(Data)

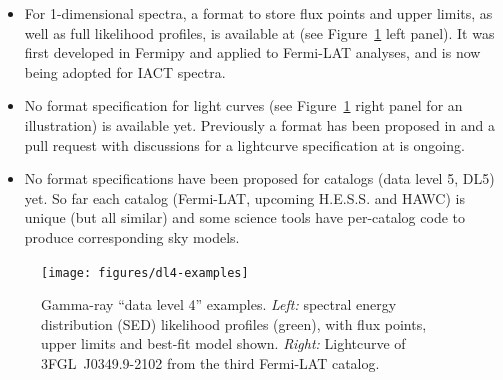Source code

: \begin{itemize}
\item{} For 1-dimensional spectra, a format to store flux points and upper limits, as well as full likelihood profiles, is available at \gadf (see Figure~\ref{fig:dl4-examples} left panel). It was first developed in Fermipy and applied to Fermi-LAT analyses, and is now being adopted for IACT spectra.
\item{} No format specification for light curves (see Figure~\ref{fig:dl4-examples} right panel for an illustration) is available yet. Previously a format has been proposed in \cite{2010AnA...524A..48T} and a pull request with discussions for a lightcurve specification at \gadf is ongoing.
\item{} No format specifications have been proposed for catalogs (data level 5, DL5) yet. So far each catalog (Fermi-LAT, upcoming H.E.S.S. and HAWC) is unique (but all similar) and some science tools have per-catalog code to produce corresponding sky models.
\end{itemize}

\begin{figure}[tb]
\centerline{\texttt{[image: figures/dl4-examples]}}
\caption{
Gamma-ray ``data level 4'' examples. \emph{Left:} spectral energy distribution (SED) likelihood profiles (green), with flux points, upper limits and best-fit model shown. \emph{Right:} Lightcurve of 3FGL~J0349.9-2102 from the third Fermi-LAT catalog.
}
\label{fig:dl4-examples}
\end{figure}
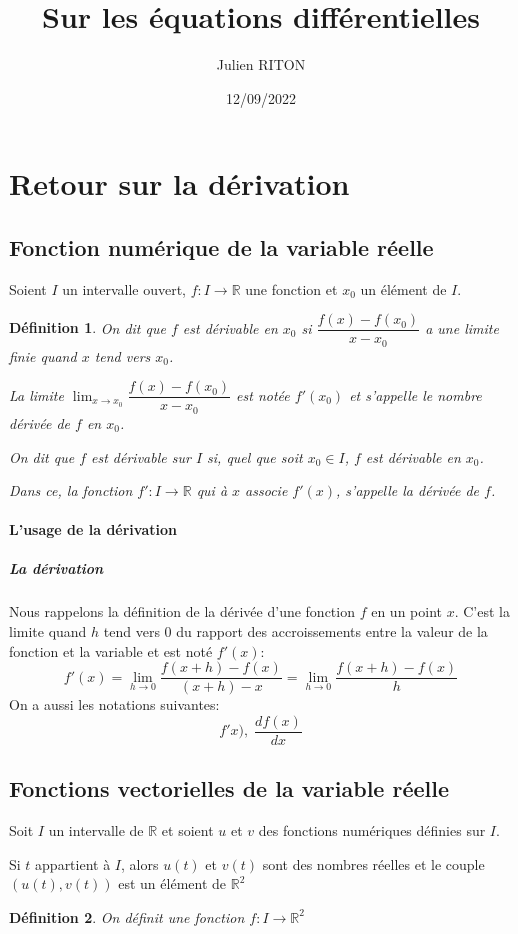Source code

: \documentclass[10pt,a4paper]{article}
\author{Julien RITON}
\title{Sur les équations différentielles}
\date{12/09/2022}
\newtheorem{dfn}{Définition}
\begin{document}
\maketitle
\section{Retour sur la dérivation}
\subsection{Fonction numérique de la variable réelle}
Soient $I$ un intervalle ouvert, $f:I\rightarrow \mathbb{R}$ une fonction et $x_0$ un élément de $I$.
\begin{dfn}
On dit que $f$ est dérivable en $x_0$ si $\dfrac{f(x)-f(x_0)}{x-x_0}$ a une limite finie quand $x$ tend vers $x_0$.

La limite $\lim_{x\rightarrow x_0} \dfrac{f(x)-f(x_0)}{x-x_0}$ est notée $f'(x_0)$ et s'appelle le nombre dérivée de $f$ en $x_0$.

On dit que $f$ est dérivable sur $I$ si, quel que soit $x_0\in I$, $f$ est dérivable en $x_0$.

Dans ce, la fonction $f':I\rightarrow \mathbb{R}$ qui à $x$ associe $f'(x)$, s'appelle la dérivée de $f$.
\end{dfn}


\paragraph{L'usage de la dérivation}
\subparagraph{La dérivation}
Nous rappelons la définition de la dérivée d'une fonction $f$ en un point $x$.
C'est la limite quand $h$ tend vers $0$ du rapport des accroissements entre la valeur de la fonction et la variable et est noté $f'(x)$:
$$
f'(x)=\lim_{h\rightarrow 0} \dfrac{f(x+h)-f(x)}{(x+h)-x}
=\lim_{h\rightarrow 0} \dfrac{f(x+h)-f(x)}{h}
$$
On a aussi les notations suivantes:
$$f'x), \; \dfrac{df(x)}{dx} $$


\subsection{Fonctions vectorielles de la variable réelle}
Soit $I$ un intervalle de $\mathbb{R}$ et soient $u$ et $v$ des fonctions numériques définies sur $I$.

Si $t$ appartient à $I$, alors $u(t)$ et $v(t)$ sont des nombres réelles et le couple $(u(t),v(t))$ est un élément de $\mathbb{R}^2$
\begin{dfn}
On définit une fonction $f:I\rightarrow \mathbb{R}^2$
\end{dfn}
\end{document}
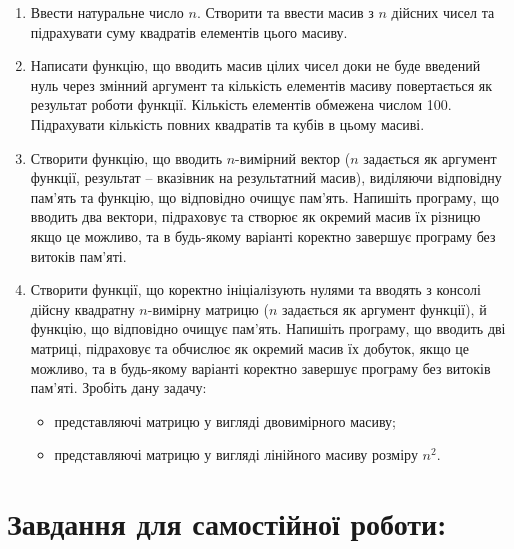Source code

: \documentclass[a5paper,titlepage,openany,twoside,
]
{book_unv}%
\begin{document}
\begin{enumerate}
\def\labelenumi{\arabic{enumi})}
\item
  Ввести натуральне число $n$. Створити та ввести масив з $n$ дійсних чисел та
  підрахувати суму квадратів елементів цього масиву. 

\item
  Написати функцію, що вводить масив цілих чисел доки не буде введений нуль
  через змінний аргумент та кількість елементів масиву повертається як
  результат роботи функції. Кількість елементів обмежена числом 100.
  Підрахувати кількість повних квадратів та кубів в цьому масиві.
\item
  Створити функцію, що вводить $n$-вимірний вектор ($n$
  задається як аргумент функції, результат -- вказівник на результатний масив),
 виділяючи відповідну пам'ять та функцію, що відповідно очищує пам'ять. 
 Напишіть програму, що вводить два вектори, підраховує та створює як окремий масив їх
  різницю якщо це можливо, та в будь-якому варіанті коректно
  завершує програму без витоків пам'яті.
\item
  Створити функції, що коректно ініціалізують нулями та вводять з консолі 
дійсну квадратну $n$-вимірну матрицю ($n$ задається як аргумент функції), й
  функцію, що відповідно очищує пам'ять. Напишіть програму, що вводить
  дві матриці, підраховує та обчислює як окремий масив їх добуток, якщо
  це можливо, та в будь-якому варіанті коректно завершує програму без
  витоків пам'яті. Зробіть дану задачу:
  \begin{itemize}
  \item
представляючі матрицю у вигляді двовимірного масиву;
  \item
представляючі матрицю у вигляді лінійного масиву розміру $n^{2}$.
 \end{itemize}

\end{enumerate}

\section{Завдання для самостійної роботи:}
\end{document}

* * *

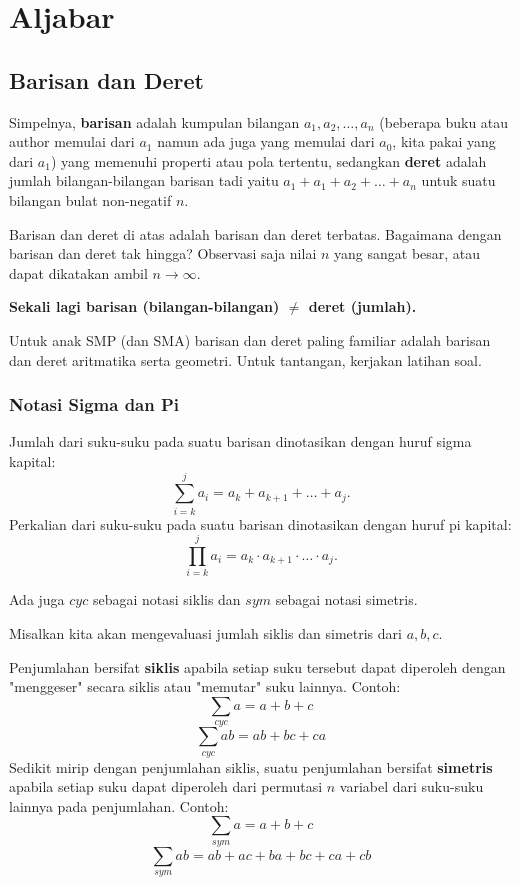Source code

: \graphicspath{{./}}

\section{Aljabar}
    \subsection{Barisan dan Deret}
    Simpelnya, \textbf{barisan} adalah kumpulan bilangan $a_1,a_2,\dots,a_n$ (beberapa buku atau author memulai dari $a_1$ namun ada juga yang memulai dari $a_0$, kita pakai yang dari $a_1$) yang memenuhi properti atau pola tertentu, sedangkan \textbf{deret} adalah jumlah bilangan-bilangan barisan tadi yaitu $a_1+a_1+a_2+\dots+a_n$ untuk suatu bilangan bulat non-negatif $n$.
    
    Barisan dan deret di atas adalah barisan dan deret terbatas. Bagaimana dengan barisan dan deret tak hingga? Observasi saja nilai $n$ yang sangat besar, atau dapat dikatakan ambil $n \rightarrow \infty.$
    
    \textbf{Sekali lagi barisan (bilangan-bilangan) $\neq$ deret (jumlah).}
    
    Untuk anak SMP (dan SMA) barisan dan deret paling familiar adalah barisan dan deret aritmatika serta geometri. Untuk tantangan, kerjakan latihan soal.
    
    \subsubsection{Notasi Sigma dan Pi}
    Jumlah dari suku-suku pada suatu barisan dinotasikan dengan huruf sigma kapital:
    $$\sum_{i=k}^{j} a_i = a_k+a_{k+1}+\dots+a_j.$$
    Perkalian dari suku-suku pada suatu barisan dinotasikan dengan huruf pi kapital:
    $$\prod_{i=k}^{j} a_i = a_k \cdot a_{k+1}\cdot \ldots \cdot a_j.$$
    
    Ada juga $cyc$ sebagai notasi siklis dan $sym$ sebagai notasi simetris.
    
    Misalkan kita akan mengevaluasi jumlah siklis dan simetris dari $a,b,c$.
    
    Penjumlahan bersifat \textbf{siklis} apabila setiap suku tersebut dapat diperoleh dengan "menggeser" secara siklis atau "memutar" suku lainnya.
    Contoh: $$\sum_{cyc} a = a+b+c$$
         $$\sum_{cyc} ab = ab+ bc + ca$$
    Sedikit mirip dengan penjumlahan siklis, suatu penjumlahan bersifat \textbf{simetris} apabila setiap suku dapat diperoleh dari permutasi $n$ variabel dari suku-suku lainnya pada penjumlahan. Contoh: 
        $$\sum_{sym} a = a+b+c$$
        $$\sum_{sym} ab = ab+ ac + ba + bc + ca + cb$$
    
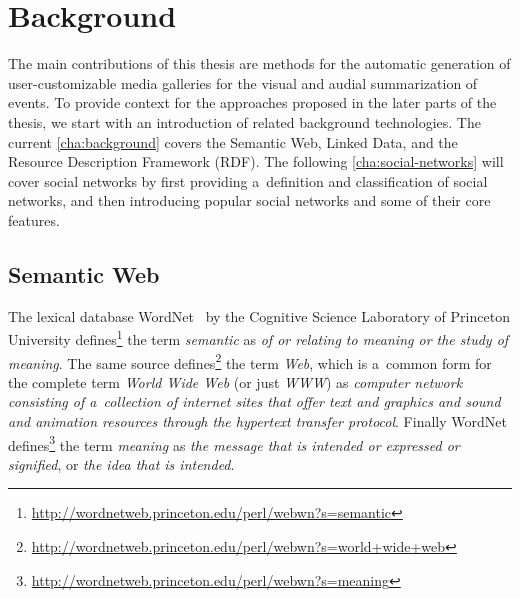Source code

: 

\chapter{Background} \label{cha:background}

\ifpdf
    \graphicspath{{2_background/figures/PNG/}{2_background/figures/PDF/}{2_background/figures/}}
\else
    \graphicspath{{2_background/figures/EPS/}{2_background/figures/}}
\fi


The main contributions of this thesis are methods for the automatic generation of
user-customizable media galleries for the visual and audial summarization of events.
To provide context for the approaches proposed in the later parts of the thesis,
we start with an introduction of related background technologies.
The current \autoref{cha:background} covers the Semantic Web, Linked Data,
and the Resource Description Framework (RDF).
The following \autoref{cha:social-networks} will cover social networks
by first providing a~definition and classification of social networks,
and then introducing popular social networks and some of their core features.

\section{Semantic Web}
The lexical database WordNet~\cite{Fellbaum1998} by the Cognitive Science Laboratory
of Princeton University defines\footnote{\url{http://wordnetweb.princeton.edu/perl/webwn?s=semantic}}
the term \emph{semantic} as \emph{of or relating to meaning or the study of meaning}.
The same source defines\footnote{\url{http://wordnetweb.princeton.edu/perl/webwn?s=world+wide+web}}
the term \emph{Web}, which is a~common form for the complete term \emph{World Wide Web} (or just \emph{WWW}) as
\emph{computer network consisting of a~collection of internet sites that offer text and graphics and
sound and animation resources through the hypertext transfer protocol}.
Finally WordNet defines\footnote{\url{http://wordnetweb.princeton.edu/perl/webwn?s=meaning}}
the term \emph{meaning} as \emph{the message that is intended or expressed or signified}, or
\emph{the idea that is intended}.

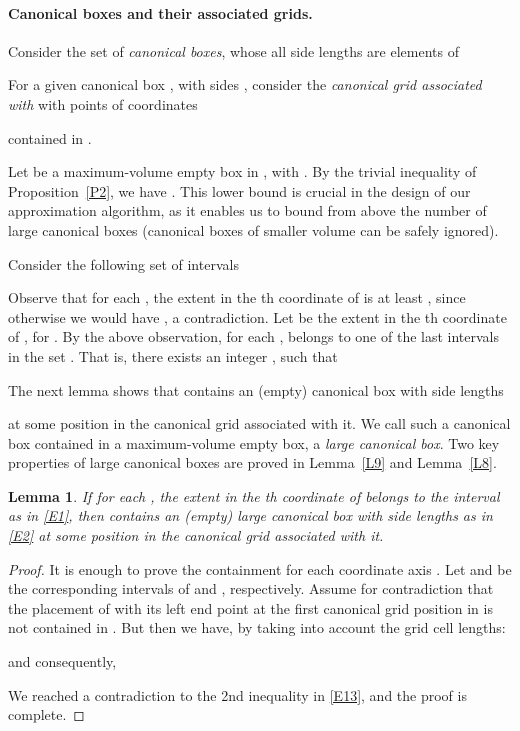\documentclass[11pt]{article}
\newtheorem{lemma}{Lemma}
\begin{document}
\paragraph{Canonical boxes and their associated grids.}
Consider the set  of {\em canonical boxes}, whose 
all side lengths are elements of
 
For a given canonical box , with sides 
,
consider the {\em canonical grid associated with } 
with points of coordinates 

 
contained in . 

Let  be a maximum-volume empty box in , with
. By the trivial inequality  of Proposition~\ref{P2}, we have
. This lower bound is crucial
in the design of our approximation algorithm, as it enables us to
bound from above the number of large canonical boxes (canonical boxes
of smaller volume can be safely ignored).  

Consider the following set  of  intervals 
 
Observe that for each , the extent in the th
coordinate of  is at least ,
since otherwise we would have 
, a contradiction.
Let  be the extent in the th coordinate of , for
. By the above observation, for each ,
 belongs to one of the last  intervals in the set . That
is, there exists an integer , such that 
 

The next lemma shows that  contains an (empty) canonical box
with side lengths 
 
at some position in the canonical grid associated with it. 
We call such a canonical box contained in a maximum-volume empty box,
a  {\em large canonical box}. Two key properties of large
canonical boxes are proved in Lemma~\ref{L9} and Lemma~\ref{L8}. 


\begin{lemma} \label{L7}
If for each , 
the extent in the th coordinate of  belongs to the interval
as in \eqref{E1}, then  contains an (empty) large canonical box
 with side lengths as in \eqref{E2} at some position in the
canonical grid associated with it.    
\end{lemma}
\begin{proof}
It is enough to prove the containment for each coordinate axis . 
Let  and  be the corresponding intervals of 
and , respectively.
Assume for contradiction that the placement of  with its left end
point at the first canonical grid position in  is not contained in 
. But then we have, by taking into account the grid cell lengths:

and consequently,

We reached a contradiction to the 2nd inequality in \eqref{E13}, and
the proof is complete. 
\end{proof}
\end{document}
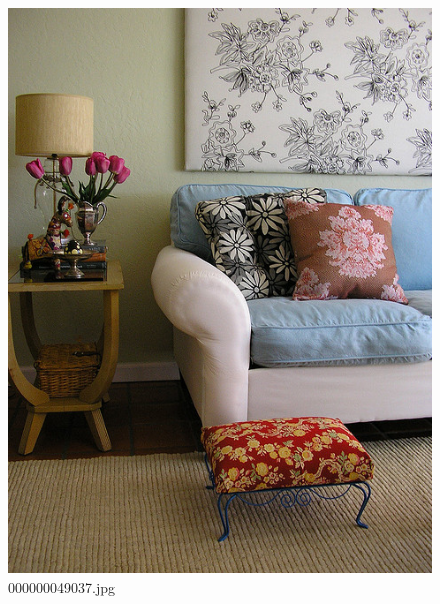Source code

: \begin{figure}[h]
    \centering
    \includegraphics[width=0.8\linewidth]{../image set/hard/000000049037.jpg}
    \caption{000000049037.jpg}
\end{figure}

(Problem) In the listing above, how many lines contain the string "lengths"? State the number and stop.

(Solution below) 4